Hi,
Some days before, we faced a reverse problem, especially we have 100%utilization and ops jobs was not executed. So we made some changes.
we made some changes to maui.cfg file (/var/spool/maui/).we define one
workernode (eg wn0xx.sitenmame) to be dedicated for ops job. Add to
maui.cfg
SRCFG[sftcpu] PERIOD=INFINITY
SRCFG[sftcpu] TASKCOUNT=1
SRCFG[sftcpu] CLASSLIST=dteam-,ops-,seeops-
SRCFG[sftcpu] GROUPLIST=seesgm-
SRCFG[sftcpu] HOSTLIST=wn0XX.kallisto.hellasgrid.gr
Finally it was added one more jobslot to the defined workernode (changing /var/spool/pbs/server_priv/nodes from np=2 to np=4 )

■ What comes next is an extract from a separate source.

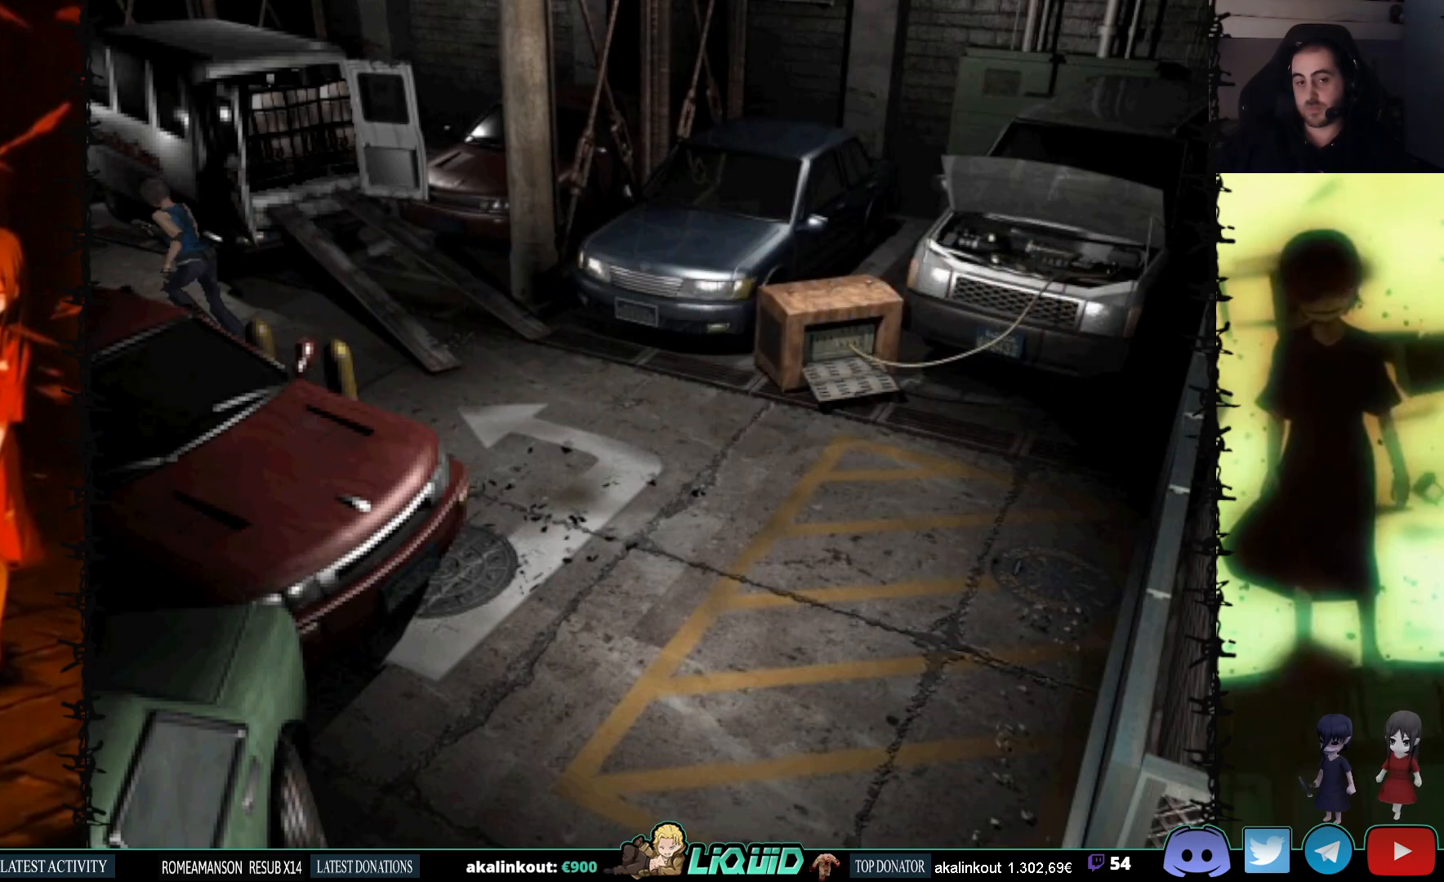
{"buttons": ["SQUARE", "DPAD_UP"], "events": []}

Finally, the problem is same for all jobs from all VOs.
Thanks
Konstantinos Koumoutsos
HG04-CTI-CEID
-----Original Message-----
From: LHC Computer Grid - Rollout [mailto:[log in to unmask]] On Behalf Of Arnau Bria
Sent: Tuesday, June 28, 2011 5:35 PM
To: [log in to unmask]
Subject: Re: [LCG-ROLLOUT] Job not running although there are free CPUs
On Tue, 28 Jun 2011 14:16:37 +0000
Gkamas Vasilis wrote:
> Hi,
Hi,
if qrun runs the job, it looks like a maui problem.
have you changed any torque/maui conf recently? Or added some requirements to jobs via torque_submit_filter, i.e? (like ncpus, whatever?).

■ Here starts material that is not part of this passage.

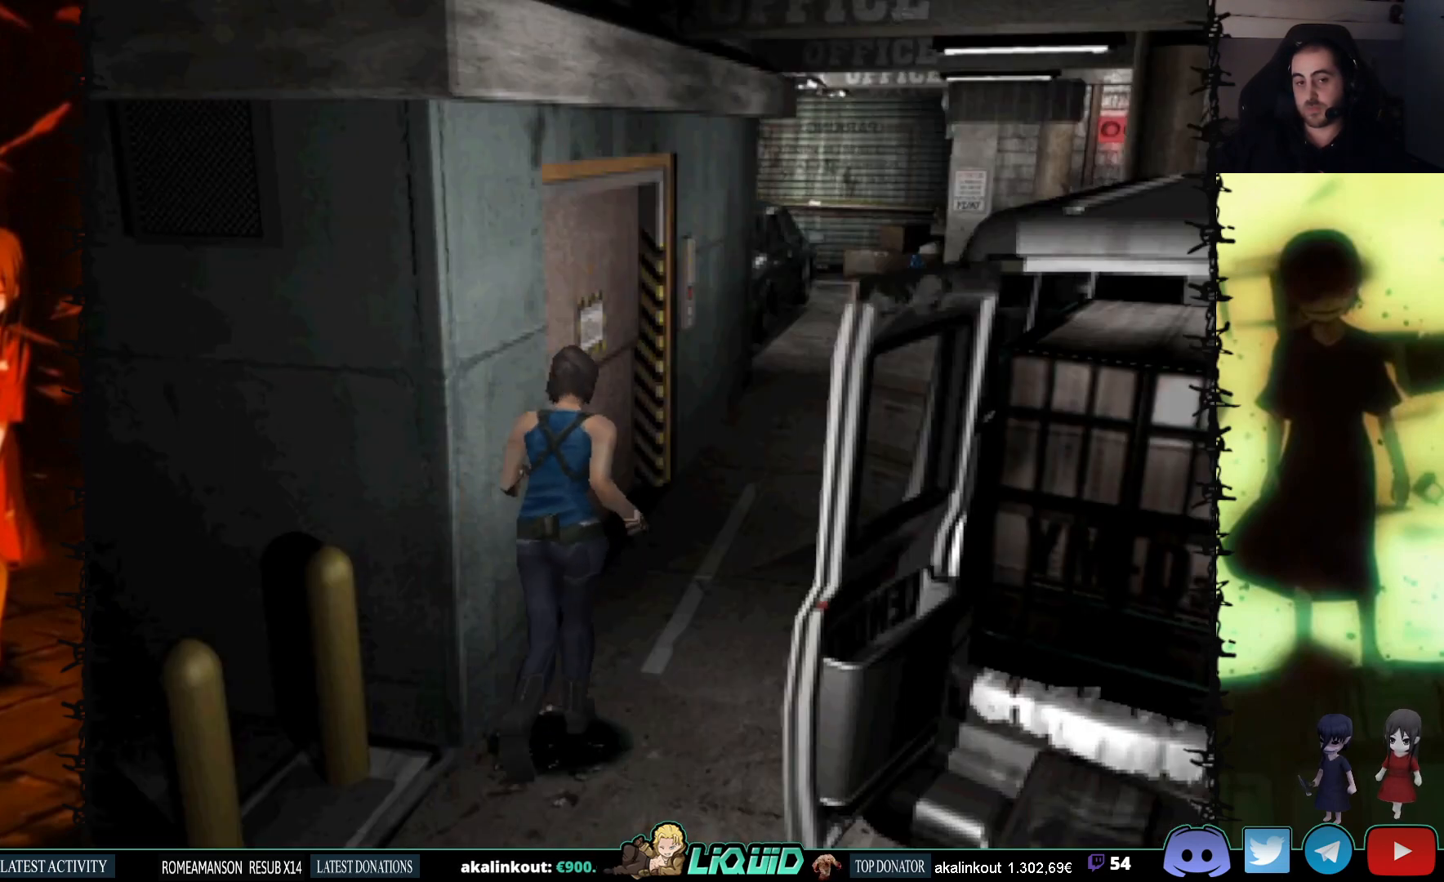
{"buttons": ["SQUARE", "DPAD_UP"], "events": [[350, "DPAD_RIGHT", "down"], [483, "DPAD_RIGHT", "up"]]}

> [root@ce01 ~]# checkjob 390370
is there any problem with ops queue? is it started and active? With a valid conf?
do you see same problem if the job is sent to another queue?
(qmgrc -c "p q ops")
any other clue with checkjob -v or maui logs?
>
>
> Thank you,
> Vasilis
Cheers,
Arnau
>
>
> P.S. The previous jobs was manually run
|